LGCRMay 26, 2021

Structural Causal Models Reveal Confounder Bias in Linear Program Modelling

arXiv:2105.12697v6
Originality Incremental advance
AI Analysis

This work addresses a potential vulnerability in optimization algorithms, which are fundamental to AI, by showing how causal models can expose adversarial risks, though it is incremental in extending adversarial concepts beyond classification tasks.

The paper investigates whether adversarial attacks, typically studied in deep neural networks, can be generalized to optimization problems, specifically Linear Programs (LPs), by using Structural Causal Models (SCMs) to reveal confounder bias that enables adversarial-style attacks. It provides formal proofs and demonstrates this on three combinatorial problems, including Linear Assignment and Shortest Path.

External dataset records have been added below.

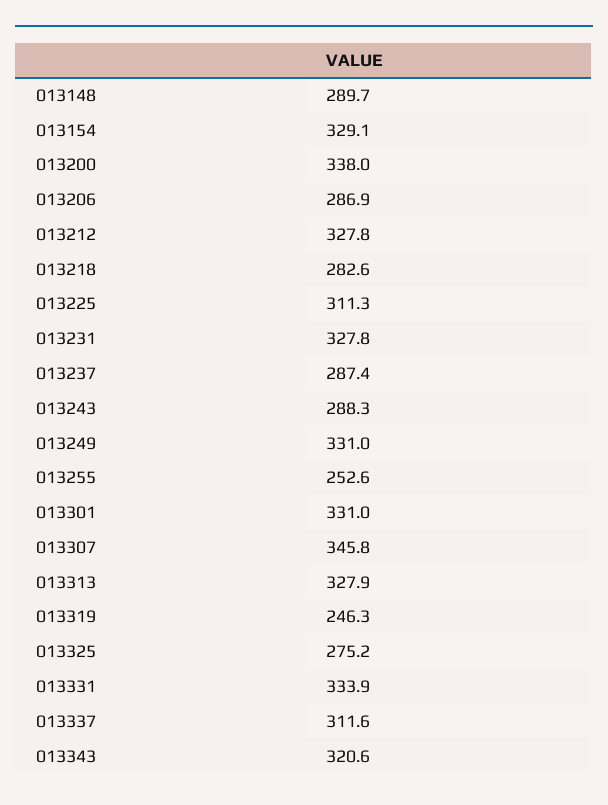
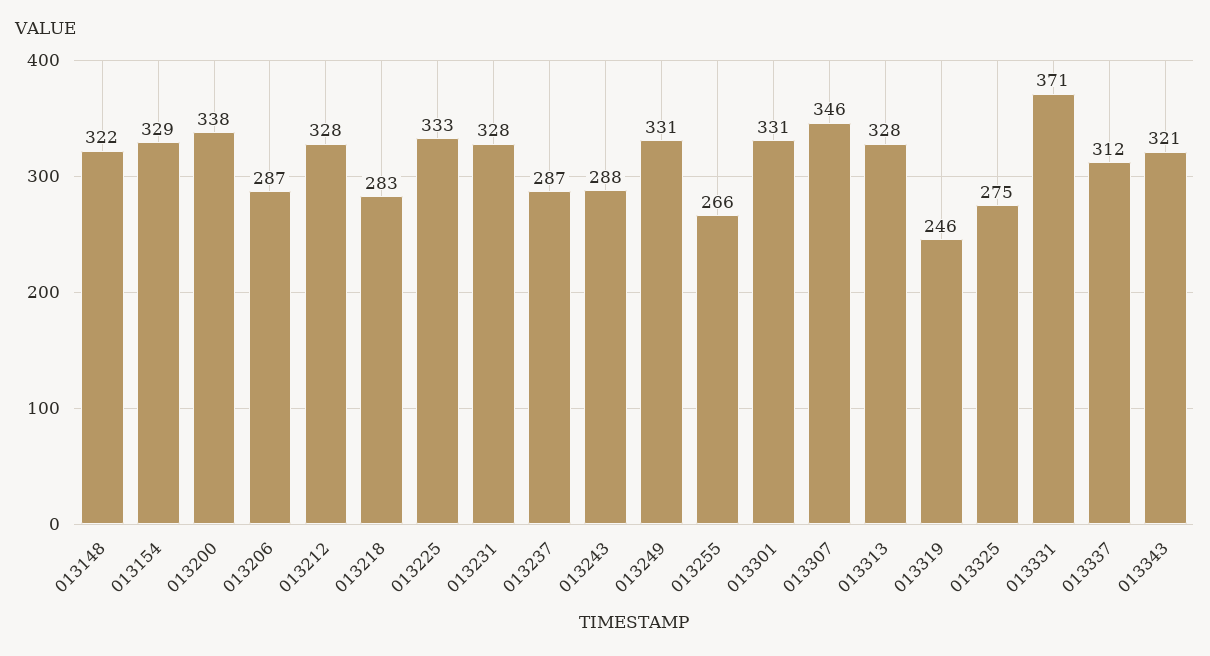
  {
-   "013148": 289.7,
+   "013148": 322,
    "013154": 329.1,
    "013200": 338,
    "013206": 286.9,
    "013212": 327.8,
    "013218": 282.6,
-   "013225": 311.3,
+   "013225": 333,
    "013231": 327.8,
    "013237": 287.4,
    "013243": 288.3,
    "013249": 331,
-   "013255": 252.6,
+   "013255": 266,
    "013301": 331,
    "013307": 345.8,
    "013313": 327.9,
    "013319": 246.3,
    "013325": 275.2,
-   "013331": 333.9,
+   "013331": 371,
    "013337": 311.6,
    "013343": 320.6
  }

The recent years have been marked by extended research on adversarial attacks, especially on deep neural networks. With this work we intend on posing and investigating the question of whether the phenomenon might be more general in nature, that is, adversarial-style attacks outside classical classification tasks. Specifically, we investigate optimization problems as they constitute a fundamental part of modern AI research. To this end, we consider the base class of optimizers namely Linear Programs (LPs). On our initial attempt of a naïve mapping between the formalism of adversarial examples and LPs, we quickly identify the key ingredients missing for making sense of a reasonable notion of adversarial examples for LPs. Intriguingly, the formalism of Pearl's notion to causality allows for the right description of adversarial like examples for LPs. Characteristically, we show the direct influence of the Structural Causal Model (SCM) onto the subsequent LP optimization, which ultimately exposes a notion of confounding in LPs (inherited by said SCM) that allows for adversarial-style attacks. We provide both the general proof formally alongside existential proofs of such intriguing LP-parameterizations based on SCM for three combinatorial problems, namely Linear Assignment, Shortest Path and a real world problem of energy systems.